Given exercise:
Tally the lines in the listing below that contain the string "determined", treating uppercase and lowercase letters as different. Reply with the count alone.
— START OF Stored rows —
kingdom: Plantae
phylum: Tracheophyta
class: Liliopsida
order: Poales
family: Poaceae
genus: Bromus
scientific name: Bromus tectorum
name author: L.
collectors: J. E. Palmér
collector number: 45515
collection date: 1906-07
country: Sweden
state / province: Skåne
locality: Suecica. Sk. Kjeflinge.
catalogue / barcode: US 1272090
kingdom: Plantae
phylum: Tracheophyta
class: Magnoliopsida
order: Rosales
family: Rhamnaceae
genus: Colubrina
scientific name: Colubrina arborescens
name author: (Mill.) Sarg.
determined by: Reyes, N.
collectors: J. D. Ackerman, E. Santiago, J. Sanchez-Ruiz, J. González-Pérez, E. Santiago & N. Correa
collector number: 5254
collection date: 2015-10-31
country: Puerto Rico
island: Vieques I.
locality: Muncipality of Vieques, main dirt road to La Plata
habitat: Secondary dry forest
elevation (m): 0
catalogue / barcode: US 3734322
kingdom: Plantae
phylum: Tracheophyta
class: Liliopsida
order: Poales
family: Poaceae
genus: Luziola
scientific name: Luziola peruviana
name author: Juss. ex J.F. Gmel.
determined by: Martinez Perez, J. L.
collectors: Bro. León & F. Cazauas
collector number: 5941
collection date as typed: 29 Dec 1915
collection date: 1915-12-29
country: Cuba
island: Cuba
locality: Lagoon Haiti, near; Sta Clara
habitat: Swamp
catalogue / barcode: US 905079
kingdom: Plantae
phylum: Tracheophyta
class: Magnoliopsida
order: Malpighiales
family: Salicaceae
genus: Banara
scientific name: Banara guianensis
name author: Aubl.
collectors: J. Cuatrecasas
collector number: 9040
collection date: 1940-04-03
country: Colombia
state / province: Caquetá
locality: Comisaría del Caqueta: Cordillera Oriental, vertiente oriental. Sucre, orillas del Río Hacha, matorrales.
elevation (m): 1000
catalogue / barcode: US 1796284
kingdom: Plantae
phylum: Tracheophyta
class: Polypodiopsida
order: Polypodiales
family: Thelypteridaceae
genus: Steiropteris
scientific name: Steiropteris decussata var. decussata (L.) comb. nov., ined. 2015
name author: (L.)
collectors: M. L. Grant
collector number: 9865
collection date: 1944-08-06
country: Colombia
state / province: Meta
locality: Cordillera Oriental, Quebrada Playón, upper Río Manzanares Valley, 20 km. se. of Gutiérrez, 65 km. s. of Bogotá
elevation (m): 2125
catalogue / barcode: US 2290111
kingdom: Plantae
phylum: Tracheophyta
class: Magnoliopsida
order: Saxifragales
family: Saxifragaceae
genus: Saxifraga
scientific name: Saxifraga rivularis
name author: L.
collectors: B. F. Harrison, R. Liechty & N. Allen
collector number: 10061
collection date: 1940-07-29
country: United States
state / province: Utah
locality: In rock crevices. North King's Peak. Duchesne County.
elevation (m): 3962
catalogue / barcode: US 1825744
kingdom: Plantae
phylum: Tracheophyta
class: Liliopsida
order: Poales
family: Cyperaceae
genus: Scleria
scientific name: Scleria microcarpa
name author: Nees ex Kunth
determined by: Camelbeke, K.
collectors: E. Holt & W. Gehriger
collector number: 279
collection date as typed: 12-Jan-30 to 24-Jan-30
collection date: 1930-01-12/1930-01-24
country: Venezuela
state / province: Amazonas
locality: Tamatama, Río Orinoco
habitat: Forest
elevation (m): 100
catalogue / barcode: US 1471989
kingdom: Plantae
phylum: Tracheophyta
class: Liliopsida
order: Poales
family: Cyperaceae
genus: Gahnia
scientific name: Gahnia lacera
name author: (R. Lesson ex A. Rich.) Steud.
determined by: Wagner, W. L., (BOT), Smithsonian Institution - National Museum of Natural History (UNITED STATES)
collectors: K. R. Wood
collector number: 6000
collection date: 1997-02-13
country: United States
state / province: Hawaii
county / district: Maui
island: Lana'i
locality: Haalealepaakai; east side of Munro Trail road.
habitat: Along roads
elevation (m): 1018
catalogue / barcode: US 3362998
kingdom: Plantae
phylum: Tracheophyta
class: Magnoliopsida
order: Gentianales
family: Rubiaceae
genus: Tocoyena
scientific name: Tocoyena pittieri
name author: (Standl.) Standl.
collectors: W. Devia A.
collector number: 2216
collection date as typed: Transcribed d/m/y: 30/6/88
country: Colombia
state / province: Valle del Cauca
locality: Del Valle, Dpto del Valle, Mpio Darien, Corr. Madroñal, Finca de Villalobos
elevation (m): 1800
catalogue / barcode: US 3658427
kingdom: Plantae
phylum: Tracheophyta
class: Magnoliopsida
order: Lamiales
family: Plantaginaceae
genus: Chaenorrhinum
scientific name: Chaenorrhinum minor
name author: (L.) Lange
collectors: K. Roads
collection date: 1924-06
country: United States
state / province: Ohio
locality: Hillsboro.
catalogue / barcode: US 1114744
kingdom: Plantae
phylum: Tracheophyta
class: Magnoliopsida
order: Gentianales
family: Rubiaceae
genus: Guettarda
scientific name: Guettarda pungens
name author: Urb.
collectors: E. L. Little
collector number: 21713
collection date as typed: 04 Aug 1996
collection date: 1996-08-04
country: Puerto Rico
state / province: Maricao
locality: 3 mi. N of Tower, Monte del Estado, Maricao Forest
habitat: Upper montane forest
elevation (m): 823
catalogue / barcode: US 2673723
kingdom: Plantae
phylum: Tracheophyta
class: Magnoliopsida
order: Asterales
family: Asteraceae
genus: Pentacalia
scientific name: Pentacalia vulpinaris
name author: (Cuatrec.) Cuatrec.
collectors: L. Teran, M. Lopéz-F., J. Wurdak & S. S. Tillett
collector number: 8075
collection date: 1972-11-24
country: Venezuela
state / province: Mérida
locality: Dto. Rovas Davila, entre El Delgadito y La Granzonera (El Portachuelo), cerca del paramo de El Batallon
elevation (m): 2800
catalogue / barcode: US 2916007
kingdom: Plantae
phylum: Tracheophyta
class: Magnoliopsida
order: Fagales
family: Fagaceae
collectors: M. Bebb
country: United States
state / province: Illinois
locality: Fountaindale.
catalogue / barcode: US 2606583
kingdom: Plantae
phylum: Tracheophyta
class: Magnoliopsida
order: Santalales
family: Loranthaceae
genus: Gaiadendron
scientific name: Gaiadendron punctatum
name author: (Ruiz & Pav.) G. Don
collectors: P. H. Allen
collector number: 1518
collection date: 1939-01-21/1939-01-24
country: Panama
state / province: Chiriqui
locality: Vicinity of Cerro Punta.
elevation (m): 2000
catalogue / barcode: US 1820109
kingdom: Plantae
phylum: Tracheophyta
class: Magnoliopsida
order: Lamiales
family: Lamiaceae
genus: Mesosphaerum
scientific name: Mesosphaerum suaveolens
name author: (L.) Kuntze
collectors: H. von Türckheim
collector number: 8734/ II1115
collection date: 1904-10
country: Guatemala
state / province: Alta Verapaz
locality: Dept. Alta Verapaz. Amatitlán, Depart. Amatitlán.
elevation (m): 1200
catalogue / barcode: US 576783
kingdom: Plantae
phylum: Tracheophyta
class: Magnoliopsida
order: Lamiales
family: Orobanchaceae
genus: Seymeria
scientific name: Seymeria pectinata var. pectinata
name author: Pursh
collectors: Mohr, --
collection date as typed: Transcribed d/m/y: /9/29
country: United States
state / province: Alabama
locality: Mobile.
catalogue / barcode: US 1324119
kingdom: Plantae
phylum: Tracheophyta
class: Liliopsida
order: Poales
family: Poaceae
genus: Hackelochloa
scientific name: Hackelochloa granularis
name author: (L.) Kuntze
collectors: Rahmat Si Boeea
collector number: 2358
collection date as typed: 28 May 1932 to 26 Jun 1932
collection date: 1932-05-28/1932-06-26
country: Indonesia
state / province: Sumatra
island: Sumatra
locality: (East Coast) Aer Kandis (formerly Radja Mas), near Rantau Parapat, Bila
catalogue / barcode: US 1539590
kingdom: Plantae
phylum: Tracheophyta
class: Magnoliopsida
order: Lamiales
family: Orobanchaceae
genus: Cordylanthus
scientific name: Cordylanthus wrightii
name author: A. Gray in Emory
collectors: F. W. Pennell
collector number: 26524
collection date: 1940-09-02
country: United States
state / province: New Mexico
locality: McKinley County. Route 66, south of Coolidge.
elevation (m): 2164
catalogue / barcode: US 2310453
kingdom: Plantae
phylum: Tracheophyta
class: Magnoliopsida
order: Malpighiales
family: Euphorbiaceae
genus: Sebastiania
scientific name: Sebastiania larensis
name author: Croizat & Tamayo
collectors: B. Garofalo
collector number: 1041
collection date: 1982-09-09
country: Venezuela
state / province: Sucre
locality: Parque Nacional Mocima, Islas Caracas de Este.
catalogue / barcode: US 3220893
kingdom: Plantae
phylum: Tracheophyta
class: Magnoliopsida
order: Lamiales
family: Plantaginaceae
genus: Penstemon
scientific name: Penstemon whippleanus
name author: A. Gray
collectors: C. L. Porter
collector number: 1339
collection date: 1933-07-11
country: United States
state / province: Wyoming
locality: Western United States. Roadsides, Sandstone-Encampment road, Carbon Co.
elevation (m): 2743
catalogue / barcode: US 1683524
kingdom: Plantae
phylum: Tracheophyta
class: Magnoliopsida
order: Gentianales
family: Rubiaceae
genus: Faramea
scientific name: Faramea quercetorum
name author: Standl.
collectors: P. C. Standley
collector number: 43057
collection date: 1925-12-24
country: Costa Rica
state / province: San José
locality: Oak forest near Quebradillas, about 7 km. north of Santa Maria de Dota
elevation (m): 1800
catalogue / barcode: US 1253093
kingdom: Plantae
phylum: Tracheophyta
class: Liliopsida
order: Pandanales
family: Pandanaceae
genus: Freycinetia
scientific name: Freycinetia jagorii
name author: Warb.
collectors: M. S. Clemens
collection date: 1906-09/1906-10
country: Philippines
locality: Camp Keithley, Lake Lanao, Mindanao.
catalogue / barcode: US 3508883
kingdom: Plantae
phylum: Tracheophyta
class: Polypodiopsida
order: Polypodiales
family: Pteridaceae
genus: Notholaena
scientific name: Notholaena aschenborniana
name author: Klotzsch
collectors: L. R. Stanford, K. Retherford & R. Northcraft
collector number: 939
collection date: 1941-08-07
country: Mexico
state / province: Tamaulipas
— END OF Stored rows —
Correct answer:
4